Parallel to this personal history, the film pointedly reminds us of the corresponding touchstones in American history. The Cold War ends, the ’90s roll by, 9/11 brings on the War on Terror, Hurricane Katrina exemplifies disaster capitalism, and so on. In the hands of writer/director Ricky D’Ambrose, the individual and national experience are made of equally quotidian, matter-of-fact moments.
D’Ambrose’s sense of montage and story sequencing is more like a showing off an inventory than what we’re trained to expect of traditional cinematic affect. Audiences are well-familiar with the trope of using cultural ephemera to nail down a particular period in time, but very few are likely to immediately recognize the commercials, news reports, toys, and other details this film presents—a commercial for Kodacolor film, or an excruciatingly ’80s floral couch pattern.

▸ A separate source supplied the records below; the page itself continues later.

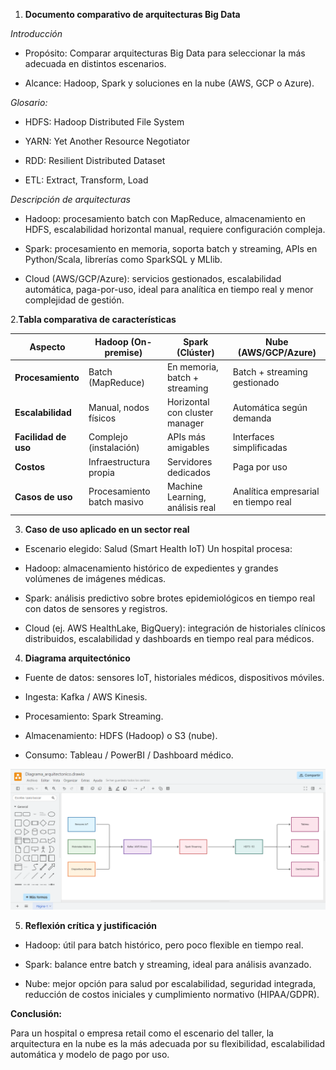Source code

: 
1. **Documento comparativo de arquitecturas Big Data**

*Introducción*

- Propósito: Comparar arquitecturas Big Data para seleccionar la más adecuada en distintos escenarios.

- Alcance: Hadoop, Spark y soluciones en la nube (AWS, GCP o Azure).

*Glosario:*

- HDFS: Hadoop Distributed File System

- YARN: Yet Another Resource Negotiator

- RDD: Resilient Distributed Dataset

- ETL: Extract, Transform, Load

*Descripción de arquitecturas*

- Hadoop: procesamiento batch con MapReduce, almacenamiento en HDFS, escalabilidad horizontal manual, requiere configuración compleja.

- Spark: procesamiento en memoria, soporta batch y streaming, APIs en Python/Scala, librerías como SparkSQL y MLlib.

- Cloud (AWS/GCP/Azure): servicios gestionados, escalabilidad automática, paga-por-uso, ideal para analítica en tiempo real y menor complejidad de gestión.

2.**Tabla comparativa de características**

| Aspecto              | Hadoop (On-premise)        | Spark (Clúster)                 | Nube (AWS/GCP/Azure)                 |
| -------------------- | -------------------------- | ------------------------------- | ------------------------------------ |
| **Procesamiento**    | Batch (MapReduce)          | En memoria, batch + streaming   | Batch + streaming gestionado         |
| **Escalabilidad**    | Manual, nodos físicos      | Horizontal con cluster manager  | Automática según demanda             |
| **Facilidad de uso** | Complejo (instalación)     | APIs más amigables              | Interfaces simplificadas             |
| **Costos**           | Infraestructura propia     | Servidores dedicados            | Paga por uso                         |
| **Casos de uso**     | Procesamiento batch masivo | Machine Learning, análisis real | Analítica empresarial en tiempo real |


3. **Caso de uso aplicado en un sector real**

- Escenario elegido: Salud (Smart Health IoT)
Un hospital procesa:

- Hadoop: almacenamiento histórico de expedientes y grandes volúmenes de imágenes médicas.

- Spark: análisis predictivo sobre brotes epidemiológicos en tiempo real con datos de sensores y registros.

- Cloud (ej. AWS HealthLake, BigQuery): integración de historiales clínicos distribuidos, escalabilidad y dashboards en tiempo real para médicos.

4. **Diagrama arquitectónico**

- Fuente de datos: sensores IoT, historiales médicos, dispositivos móviles.

- Ingesta: Kafka / AWS Kinesis.

- Procesamiento: Spark Streaming.

- Almacenamiento: HDFS (Hadoop) o S3 (nube).

- Consumo: Tableau / PowerBI / Dashboard médico.

![alt text](diagrama_arquitectonico.png)

5. **Reflexión crítica y justificación**

- Hadoop: útil para batch histórico, pero poco flexible en tiempo real.

- Spark: balance entre batch y streaming, ideal para análisis avanzado.

- Nube: mejor opción para salud por escalabilidad, seguridad integrada, reducción de costos iniciales y cumplimiento normativo (HIPAA/GDPR).

**Conclusión:**

 Para un hospital o empresa retail como el escenario del taller, la arquitectura en la nube es la más adecuada por su flexibilidad, escalabilidad automática y modelo de pago por uso.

In that respect, it’s very similar to Once Upon a Time in Hollywood. Where that movie invoked Quentin Tarantino’s exhaustive mental catalogue of entertainment detritus to draw a portrait of artists on the margins of history, The Cathedral reminds us that living through momentous changes seldom feels momentous in the moment itself. Sometimes we are sharply reminded of how history rhymes; one TV news piece that looks like it’s introducing 9/11 to the timeline instead, with a single camera pan to a shot of the intact Twin Towers, is revealed to be from the 1993 attack on the World Trade Center.
Much of this specificity comes from the memory of D’Ambrose, who has been open about the autobiographical elements in the film. It mixes elements of the memory play with other elements which deny the subjective mode that genre usually operates within. Chief among these is an omniscient narrator who tells the viewer of things that Jesse could not know. The movie begins a year before his birth, and before that happy moment we are told of a death: that of Jesse’s uncle, due to AIDS. More importantly, we learn that Jesse’s father would for years insist that his brother died of a disease contracted from tainted silverware.
The Cathedral presents its events from obtuse angles—establishing scenes with shots of incidental elements of the place, or having important sequences play out with some or all of the involved characters offscreen. It is deliberate, almost minimalist, in its methods. Within the movie’s objective frame, we are invited to study the stories that families tell about themselves, and how they are miniatures of the stories that communities and nations (imagined communities) tell about themselves.